AIM OF THE TASK: All lines from the one containing "звільнить 19 000 людей. JPMorgan Chase каже" down to the one containing "Нормальність? Джо Байден бере участь у", both ends included, are to be given again exactly; omit the rest of the listing below.

EXERCISE MATERIAL:
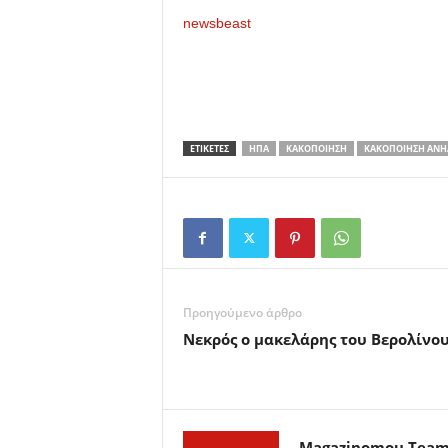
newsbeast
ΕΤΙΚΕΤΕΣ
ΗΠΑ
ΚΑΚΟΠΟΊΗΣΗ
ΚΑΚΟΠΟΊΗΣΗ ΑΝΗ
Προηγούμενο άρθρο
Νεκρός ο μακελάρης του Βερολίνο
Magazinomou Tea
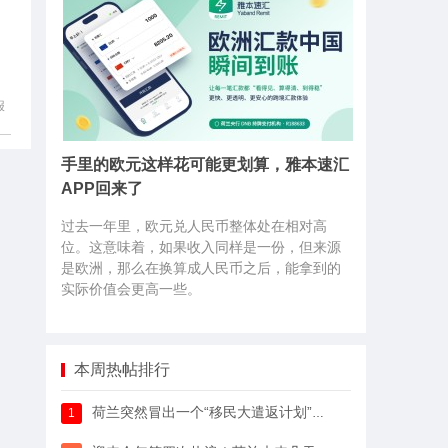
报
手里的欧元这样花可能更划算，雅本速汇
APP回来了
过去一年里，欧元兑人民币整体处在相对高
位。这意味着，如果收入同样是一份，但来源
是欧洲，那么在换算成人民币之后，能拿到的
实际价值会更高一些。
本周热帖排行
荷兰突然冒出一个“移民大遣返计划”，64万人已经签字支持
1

* * *

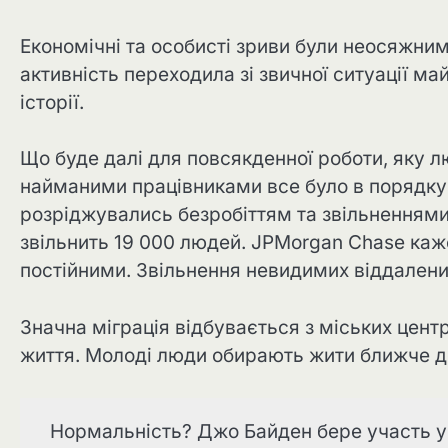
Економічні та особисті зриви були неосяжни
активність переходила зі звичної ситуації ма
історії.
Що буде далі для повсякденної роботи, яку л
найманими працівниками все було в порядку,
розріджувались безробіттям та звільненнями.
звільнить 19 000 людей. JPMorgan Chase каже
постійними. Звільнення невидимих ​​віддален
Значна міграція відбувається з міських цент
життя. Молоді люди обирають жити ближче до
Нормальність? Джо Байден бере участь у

FINAL ANSWER:
звільнить 19 000 людей. JPMorgan Chase каже
постійними. Звільнення невидимих ​​віддален
Значна міграція відбувається з міських цент
життя. Молоді люди обирають жити ближче до
Нормальність? Джо Байден бере участь у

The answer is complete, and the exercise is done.